+++ Information provided +++

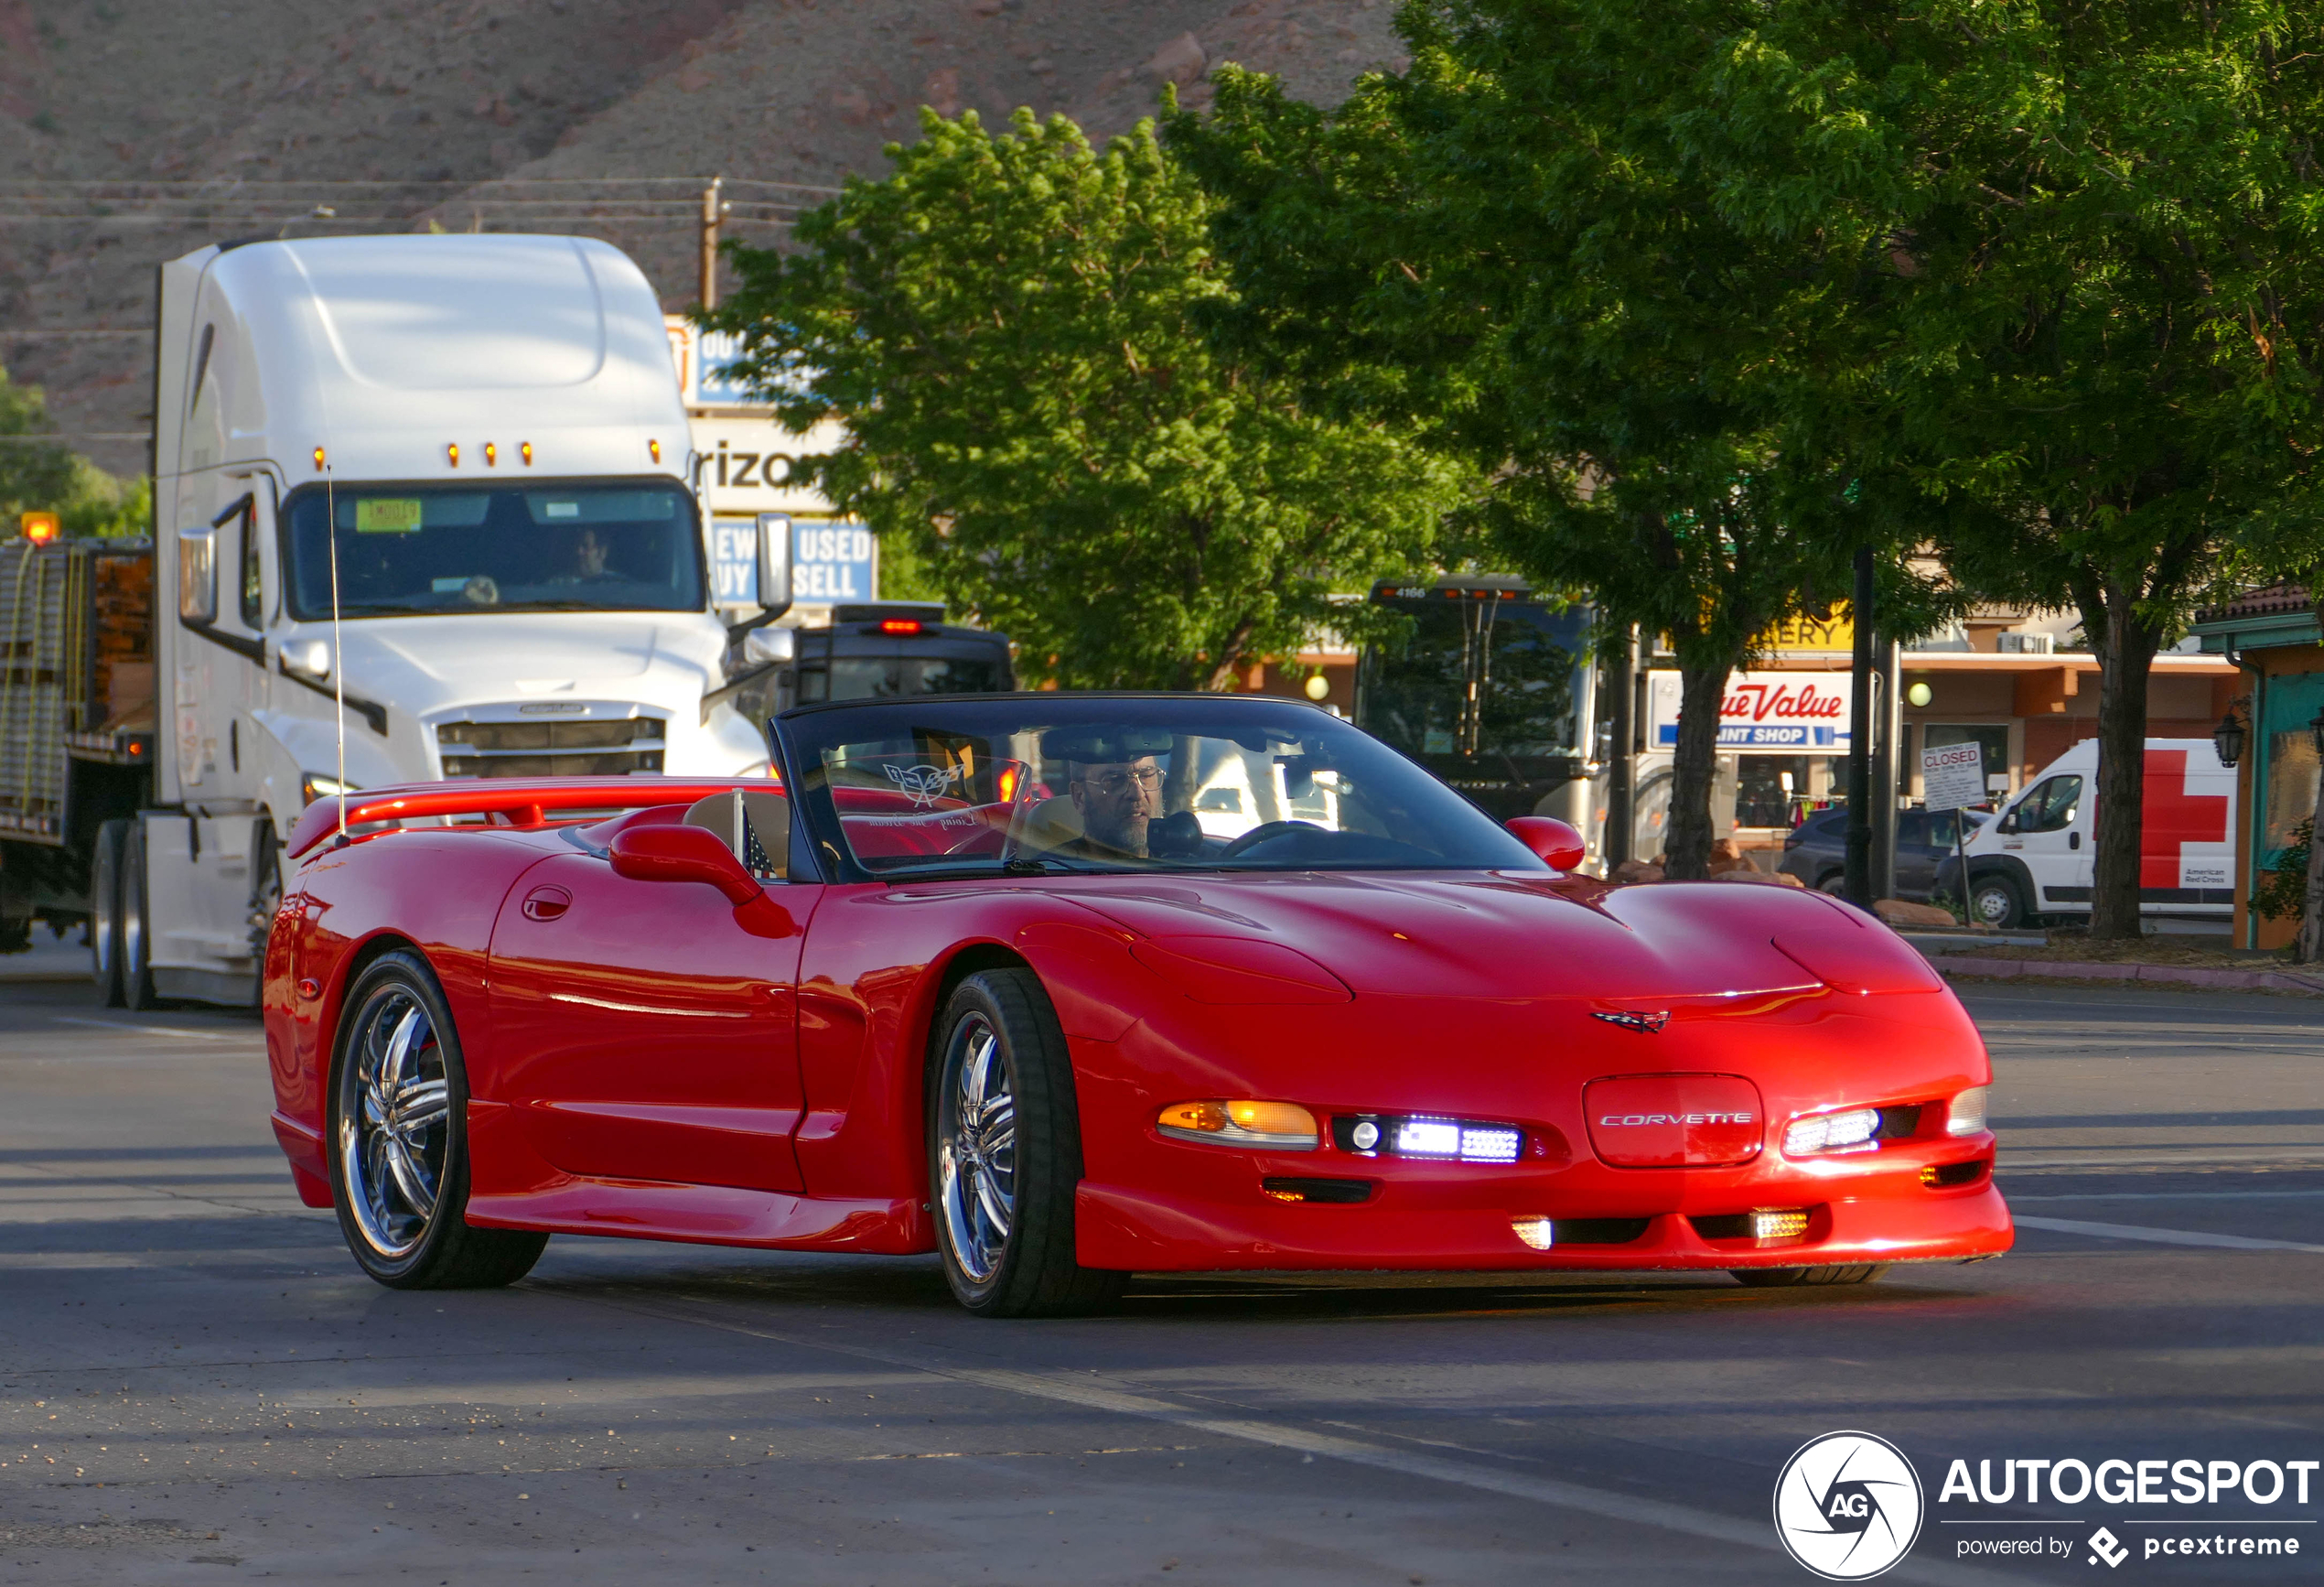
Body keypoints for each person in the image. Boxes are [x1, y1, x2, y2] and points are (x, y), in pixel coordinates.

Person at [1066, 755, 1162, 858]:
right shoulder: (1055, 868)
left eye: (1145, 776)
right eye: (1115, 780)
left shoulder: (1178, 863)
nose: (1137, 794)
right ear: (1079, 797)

+++

• What is required
Repeat all the records above exactly, leaving out any pictures.

• Task result
Body keypoints for each person in the image. Boxes are [x1, y1, x2, y2] and points are (x, y), in pixel coordinates.

Person at [1066, 755, 1162, 858]:
right shoulder: (1055, 868)
left eye: (1145, 776)
right eye: (1115, 780)
left shoulder: (1178, 863)
nose: (1137, 794)
right ear: (1079, 797)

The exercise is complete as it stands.